2. Taxability of payments made for the purchase of software from non-resident suppliers.
3. Obligation to deduct tax at source under section 195 of the Act.
4. Interpretation and application of Double Taxation Avoidance Agreements (DTAA).
5. Applicability of section 9(1)(vi) of the Income Tax Act regarding royalty payments.
6. Consequences of non-deduction of tax under section 201 of the Act.

Detailed Analysis:

1. Maintainability of Appeal under Section 248 of the Act:
The Tribunal was correct in holding that an appeal was maintainable under section 248 of the Act, even though there was no adjudication by the authorities under sections 195(3), (4), & (5) read with section 200 of the Act. The Tribunal's decision to remand the matter to the Commissioner of Income Tax (Appeals) for fresh disposal on its merits was upheld, confirming that the assessee, who had deducted and remitted the amount, was entitled to maintain an appeal.

2. Taxability of Payments for Software Purchase:
The Tribunal erred in holding that the payments made by the assessee company for the purchase of software were not liable to income tax in India. The payments were considered to be in the nature of royalty and thus taxable under section 9(1)(vi) of the Act. The Tribunal's decision was reversed, and it was held that the assessee was obligated to deduct tax at source.

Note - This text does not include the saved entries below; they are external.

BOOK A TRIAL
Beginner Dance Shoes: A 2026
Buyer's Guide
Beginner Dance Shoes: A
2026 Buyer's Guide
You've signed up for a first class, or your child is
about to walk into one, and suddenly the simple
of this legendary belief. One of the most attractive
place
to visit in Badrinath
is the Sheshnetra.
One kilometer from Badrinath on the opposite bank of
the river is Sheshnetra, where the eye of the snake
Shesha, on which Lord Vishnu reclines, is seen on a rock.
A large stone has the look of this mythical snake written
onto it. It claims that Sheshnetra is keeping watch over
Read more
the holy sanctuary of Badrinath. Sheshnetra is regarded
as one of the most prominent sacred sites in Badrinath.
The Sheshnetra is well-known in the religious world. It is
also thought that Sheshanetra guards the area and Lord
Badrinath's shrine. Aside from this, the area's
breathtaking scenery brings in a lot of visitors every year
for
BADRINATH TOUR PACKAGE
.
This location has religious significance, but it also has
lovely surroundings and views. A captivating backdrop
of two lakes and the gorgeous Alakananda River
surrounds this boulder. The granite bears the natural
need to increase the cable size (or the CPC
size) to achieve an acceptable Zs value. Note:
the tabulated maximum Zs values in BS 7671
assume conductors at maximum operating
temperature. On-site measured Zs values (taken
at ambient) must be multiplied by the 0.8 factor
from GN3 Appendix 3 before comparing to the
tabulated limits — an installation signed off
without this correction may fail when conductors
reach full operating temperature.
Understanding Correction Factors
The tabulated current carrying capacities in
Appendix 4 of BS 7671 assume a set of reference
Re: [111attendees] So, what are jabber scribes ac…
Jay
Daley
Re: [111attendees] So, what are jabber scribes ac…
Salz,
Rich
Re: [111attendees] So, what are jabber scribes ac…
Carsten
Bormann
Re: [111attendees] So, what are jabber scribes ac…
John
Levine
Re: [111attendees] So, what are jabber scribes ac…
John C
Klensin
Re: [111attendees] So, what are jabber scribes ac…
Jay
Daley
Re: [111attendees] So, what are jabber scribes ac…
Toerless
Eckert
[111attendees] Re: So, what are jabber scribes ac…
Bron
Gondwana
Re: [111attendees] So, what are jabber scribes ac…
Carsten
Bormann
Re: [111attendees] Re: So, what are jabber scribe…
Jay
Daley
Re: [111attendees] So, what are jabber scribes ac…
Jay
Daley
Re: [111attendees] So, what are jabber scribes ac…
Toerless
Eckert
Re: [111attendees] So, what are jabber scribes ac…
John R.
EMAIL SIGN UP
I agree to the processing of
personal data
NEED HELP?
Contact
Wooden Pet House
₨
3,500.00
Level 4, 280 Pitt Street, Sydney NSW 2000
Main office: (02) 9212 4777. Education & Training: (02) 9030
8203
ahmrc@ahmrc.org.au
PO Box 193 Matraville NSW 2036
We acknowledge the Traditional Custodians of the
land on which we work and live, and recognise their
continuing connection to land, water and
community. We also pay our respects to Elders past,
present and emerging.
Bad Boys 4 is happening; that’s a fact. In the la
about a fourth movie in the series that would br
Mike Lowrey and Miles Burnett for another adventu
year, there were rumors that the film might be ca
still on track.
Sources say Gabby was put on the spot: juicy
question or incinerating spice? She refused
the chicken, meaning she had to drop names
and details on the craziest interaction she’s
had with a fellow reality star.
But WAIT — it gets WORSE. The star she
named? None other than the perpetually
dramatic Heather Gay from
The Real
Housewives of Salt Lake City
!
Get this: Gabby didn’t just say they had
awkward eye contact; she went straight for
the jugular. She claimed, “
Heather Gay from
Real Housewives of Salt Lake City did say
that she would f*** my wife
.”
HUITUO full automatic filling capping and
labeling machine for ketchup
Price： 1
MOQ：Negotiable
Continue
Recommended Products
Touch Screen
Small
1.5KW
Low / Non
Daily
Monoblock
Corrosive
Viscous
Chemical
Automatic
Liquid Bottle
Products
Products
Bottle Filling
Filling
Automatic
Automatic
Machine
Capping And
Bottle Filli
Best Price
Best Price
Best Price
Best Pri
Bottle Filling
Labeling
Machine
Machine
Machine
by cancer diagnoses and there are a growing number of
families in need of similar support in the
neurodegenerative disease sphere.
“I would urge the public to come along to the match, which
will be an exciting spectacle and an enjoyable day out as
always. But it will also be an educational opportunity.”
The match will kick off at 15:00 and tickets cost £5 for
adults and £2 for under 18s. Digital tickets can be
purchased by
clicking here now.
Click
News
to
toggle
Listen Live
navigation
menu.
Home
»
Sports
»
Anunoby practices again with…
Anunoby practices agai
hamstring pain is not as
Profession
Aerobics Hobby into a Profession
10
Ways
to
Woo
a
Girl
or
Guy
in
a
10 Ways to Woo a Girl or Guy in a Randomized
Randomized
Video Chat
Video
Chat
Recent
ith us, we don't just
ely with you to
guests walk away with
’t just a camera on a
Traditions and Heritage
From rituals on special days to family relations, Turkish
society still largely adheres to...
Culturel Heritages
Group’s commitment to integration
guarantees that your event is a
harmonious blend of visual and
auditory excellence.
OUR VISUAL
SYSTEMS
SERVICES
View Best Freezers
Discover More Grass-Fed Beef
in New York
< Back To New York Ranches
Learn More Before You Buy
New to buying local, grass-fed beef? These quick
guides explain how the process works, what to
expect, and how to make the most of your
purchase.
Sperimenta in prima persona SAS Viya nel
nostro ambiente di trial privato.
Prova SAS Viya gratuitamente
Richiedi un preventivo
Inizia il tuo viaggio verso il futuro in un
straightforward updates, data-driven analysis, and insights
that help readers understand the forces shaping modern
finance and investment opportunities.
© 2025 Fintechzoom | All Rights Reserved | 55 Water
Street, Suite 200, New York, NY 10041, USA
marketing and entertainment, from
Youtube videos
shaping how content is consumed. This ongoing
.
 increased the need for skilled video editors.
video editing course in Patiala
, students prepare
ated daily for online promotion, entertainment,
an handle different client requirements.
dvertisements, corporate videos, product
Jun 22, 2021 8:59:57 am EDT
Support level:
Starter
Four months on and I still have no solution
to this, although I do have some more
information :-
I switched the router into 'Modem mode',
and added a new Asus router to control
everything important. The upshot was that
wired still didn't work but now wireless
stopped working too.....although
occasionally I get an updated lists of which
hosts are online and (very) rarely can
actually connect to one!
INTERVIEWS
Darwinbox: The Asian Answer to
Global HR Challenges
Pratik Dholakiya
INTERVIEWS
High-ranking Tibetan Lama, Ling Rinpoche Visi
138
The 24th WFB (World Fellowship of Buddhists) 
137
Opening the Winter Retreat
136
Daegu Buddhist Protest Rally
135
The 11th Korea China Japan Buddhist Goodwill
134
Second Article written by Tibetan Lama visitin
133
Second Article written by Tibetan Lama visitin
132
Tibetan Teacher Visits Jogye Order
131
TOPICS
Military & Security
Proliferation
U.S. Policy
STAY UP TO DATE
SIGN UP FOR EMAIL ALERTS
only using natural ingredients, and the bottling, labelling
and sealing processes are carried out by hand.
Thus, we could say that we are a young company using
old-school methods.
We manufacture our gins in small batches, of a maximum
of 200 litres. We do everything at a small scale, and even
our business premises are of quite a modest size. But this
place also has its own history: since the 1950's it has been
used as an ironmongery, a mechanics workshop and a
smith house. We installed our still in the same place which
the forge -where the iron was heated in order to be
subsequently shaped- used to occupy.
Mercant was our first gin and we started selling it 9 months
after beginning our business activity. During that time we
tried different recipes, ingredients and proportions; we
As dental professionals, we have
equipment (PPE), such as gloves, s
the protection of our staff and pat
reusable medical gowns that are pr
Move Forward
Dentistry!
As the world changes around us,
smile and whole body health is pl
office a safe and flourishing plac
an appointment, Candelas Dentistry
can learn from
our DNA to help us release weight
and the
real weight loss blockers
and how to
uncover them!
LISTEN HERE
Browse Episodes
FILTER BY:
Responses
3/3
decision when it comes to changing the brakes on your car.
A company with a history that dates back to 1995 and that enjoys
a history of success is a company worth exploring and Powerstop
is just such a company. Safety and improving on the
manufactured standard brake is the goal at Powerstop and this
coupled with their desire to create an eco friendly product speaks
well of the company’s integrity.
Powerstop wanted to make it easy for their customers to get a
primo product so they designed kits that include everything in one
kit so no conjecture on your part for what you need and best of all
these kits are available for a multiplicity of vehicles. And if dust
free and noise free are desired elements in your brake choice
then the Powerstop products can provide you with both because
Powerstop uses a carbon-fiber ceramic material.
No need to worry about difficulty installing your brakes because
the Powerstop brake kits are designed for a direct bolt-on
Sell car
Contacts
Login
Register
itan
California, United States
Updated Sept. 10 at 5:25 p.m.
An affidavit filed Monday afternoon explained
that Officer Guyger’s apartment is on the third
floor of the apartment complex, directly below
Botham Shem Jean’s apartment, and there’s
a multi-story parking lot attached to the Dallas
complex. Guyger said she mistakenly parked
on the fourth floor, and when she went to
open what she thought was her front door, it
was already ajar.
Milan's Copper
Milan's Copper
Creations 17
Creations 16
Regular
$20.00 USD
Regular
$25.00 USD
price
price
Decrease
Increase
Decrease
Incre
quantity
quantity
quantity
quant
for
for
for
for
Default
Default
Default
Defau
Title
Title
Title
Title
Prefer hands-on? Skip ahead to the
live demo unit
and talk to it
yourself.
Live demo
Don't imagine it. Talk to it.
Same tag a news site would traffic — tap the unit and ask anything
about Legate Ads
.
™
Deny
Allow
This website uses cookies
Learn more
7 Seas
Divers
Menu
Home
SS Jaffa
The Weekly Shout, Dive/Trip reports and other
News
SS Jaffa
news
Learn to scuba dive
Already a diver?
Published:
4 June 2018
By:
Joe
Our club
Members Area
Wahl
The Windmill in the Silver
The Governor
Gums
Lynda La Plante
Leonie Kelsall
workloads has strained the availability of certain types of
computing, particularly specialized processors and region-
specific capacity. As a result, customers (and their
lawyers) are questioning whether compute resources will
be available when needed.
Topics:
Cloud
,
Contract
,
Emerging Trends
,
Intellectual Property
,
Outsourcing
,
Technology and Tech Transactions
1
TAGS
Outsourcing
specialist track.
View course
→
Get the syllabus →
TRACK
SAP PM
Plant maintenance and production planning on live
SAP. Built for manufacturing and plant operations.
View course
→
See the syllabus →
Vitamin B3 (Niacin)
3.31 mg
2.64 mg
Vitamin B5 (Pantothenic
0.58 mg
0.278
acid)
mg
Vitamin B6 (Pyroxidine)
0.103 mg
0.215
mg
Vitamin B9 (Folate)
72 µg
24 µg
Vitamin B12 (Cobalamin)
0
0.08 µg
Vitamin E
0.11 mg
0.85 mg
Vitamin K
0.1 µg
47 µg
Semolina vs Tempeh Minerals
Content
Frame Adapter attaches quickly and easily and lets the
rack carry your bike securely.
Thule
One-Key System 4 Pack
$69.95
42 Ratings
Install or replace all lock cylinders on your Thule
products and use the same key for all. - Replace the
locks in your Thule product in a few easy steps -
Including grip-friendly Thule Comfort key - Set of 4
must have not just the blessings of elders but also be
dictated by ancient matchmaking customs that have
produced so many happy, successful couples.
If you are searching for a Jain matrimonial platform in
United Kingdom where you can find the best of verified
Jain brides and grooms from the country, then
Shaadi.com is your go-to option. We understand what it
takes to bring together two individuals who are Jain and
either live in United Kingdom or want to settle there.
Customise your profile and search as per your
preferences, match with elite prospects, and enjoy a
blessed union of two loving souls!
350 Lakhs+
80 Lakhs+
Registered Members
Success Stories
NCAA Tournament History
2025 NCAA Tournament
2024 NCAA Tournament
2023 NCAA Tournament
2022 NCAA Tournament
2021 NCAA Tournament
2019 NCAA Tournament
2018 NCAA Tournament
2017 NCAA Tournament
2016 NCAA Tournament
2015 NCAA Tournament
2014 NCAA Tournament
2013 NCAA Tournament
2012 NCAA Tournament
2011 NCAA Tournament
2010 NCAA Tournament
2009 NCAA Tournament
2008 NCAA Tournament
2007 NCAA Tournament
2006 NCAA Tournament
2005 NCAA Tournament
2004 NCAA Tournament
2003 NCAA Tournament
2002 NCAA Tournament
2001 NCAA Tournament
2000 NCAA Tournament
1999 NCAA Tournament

3. Obligation to Deduct Tax at Source under Section 195:
The Tribunal was incorrect in merely following the judgment in the case of Samsung Electronics Co. Ltd. without recording an independent finding. The Tribunal's order was deemed perverse, and it was held that the assessee was bound to deduct tax at source under section 195 of the Act. The Tribunal's failure to consider the ruling of the Advance Ruling Authority and the provisions of the DTAA was also erroneous.

4. Interpretation and Application of DTAA:
The Tribunal should have taken into consideration the ruling of the Advance Ruling Authority, the DTAA between India and the respective countries, and the provisions of section 9(1)(vi) of the Act. The Tribunal's decision was incorrect, and it was held that the payments made by the assessee were liable to tax in India, and the assessee was bound to deduct tax at source.

5. Applicability of Section 9(1)(vi) Regarding Royalty Payments:
The Tribunal was wrong in holding that the payment for the purchase of software did not constitute royalty. The Tribunal's interpretation that the payment was for the purchase of a copyrighted article and not the copyright itself was incorrect. The payment was deemed to be royalty under section 9(1)(vi) of the Act and the DTAA, and thus taxable in India.

6. Consequences of Non-Deduction of Tax under Section 201:
The Tribunal was incorrect in holding that the assessee could question the taxability of the recipient in proceedings under section 201(1) and 201(1A) of the Act. The assessee's failure to deduct tax at source without obtaining a certificate under section 195(2), (3), or (4) of the Act was not a sufficient reason to avoid the obligation. The Tribunal's decision was reversed, and it was held that the assessee was liable for the consequences of non-deduction of tax under section 201 of the Act.

Conclusion:
The appeals by the revenue were allowed, and the orders passed by the Tribunal were set aside. The orders of the assessing authorities and the first appellate authorities were restored, confirming the demand raised under section 201 of the Act for the failure of the assessees to comply with the requirement of section 195(1) of the Act.